Puede que esto resulte hasta frívolo, pero si da cuenta de un estado anímico propiciado por un ‹timeline› que podríamos calificar, como mínimo, de sospechoso y a posteriori decepcionante aunque no sorprendente. No se trata de romantizar el pasado ni un tema de nostalgia barata, se trata de recordar que no hace tanto tiempo no había jornada en que no hubiera películas a priori potentes mientras que ya desde la post-pandemia cada vez los productos son eso: productos de plataforma que parecen haberse comprado a peso, alguna vieja gloria vendiendo nombre como el caso de Soderbergh cuya película era poco menos que un ensayo ‹amateur› sobre casas encantadas y algún título como La sustancia que, sí, es carne de festival, pero que daba la sensación de estar más por una obligación hacia al fan que por su encaje natural.
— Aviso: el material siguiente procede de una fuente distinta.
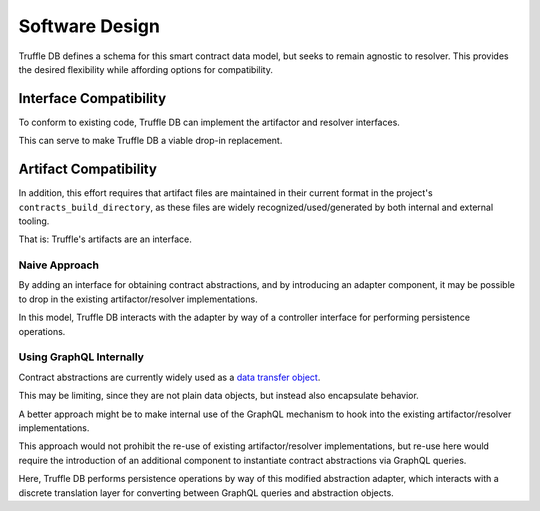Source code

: Software Design
===============

Truffle DB defines a schema for this smart contract data model, but seeks to
remain agnostic to resolver. This provides the desired flexibility while
affording options for compatibility.

.. uml::

   skinparam nodesep 50

   component "Truffle DB" as DB

   () GraphQL

   DB -right- GraphQL

   () "GraphQL Resolver" as Resolver

   DB .down. Resolver

Interface Compatibility
-----------------------

To conform to existing code, Truffle DB can implement the artifactor and
resolver interfaces.

.. uml::

   skinparam nodesep 50

   component "Truffle DB" as DB

   () Resolver
   () Artifactor

   ' positioning
   Artifactor -[hidden]right-> Resolver

   DB -up- Artifactor
   DB -up- Resolver

This can serve to make Truffle DB a viable drop-in replacement.

.. uml::

   skinparam nodesep 50

   component Config
   () Artifactor
   () Resolver

   ' positioning
   Artifactor -[hidden]right-> Resolver

   Config .down. Artifactor
   Config .down. Resolver

   component "Truffle DB" as DB

   DB -up- Artifactor
   DB -up- Resolver


Artifact Compatibility
----------------------

In addition, this effort requires that artifact files are maintained in their
current format in the project's ``contracts_build_directory``, as these files
are widely recognized/used/generated by both internal and external tooling.

That is: Truffle's artifacts are an interface.

Naive Approach
``````````````

By adding an interface for obtaining contract abstractions, and by introducing
an adapter component, it may be possible to drop in the existing
artifactor/resolver implementations.

.. uml::

   skinparam nodesep 50

   component "Truffle DB" as DB

   () Abstractions

   DB -left- Abstractions

   component "Abstraction Adapter" as Adapter

   () "Persistence Controller" as Controller

   Adapter -up- Controller

   DB .down. Controller

   Abstractions ... Adapter

   ' drop-in
   () "Artifactor" as OriginalArtifactor
   () "Resolver" as OriginalResolver

   component "Artifactor" as BaseArtifactor
   component "Resolver" as BaseResolver

   ' positioning
   OriginalArtifactor -[hidden]right-> OriginalResolver

   BaseArtifactor -up- OriginalArtifactor
   BaseResolver -up- OriginalResolver

   Adapter .down. OriginalArtifactor
   Adapter .down. OriginalResolver

In this model, Truffle DB interacts with the adapter by way of a controller
interface for performing persistence operations.

Using GraphQL Internally
````````````````````````

Contract abstractions are currently widely used as a
`data transfer object <https://en.wikipedia.org/wiki/Data_transfer_object>`_.

This may be limiting, since they are not plain data objects, but instead also
encapsulate behavior.

A better approach might be to make internal use of the GraphQL mechanism to
hook into the existing artifactor/resolver implementations.

This approach would not prohibit the re-use of existing artifactor/resolver
implementations, but re-use here would require the introduction of an
additional component to instantiate contract abstractions via GraphQL queries.

.. uml::

   skinparam nodesep 50

   component "Truffle DB" as DB

   () GraphQL

   DB -right- GraphQL

   component "Abstraction Adapter" as Adapter

   () "Persistence Controller" as Controller

   Adapter -up- Controller

   DB .down. Controller

   component "Query Translation" as Translation
   () Abstractions

   Translation -down- Abstractions
   Translation .up. GraphQL

   Abstractions .. Adapter

   ' drop-in
   () Artifactor
   () Resolver

   ' positioning
   Artifactor -[hidden]right-> Resolver

   component "Artifactor" as BaseArtifactor
   component "Resolver" as BaseResolver


   BaseArtifactor -up- Artifactor
   BaseResolver -up- Resolver

   Adapter .down. Artifactor
   Adapter .down. Resolver

Here, Truffle DB performs persistence operations by way of this modified
abstraction adapter, which interacts with a discrete translation layer for
converting between GraphQL queries and abstraction objects.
Evidentemente sobre la calidad habrá opiniones para todos los gustos, pero esto permite engarzar el tema con otro de los aspectos más preocupantes vividos. Y sí, esto no tiene que ver estrictamente con la organización del festival pero sí indica el estado del género y de las audiencias. En general hemos asistido a una serie de películas cuyo patrón se basa en la falta de ideas y que se disimula con esteticismo vacuo y refritos referenciales. Lo pasmoso es que audiencias formadas en el género reciban con entusiasmo dicha tomadura de pelo en lugar de reclamar su legítimo derecho a algo que, con mayor a o menor acierto, sea propositivamente original y valiente.
Repetimos, esto no es estrictamente “culpa” del festival pero sí que da que pensar al respecto. Sitges no solo era un punto de encuentro del aficionado curtido al género. También era una escuela, un lugar que ha supuesto una educación cinéfila y sentimental. Un lugar que se reconoce no solo por las bonitas conexiones personales que se establecen, por el ambiente, sino por ser aquel lugar donde uno recuerda que vio “esa” película, esa primera obra de tal director o una sesión imborrable que aúna todas esta experiencias (caso paradigmático el de The Raid en el Retiro). Hoy día asistimos a una narcotización de las audiencias, a una bajada de nivel global que se corresponde, como no puede ser de otra manera, a una bajada de exigencia. Casos como el de Strange Darling o mismamente La sustancia lo ilustran perfectamente mientras que films imperfectos, pero más arriesgados como Una ballena pasan absolutamente inadvertidos entre la indiferencia o incluso la adversidad crítica.
Este es el modelo que tenemos, la inmediatez, la plataforma, la satisfacción inmediata, el espectáculo de luz y color que disfraza la mediocridad. La impostura formal que llega en oleadas y que fuerza incluso a aceptarla con una sonrisa complaciente. Puede que este sea el futuro, o mejor dicho ya es el presente. Pero mientras Roma se quema, Nerón toca la lira y habla de recaudación y de entradas. Pan para hoy, hambre para mañana hasta que un día nuestro querido King Kong sea finalmente abatido por los biplanos.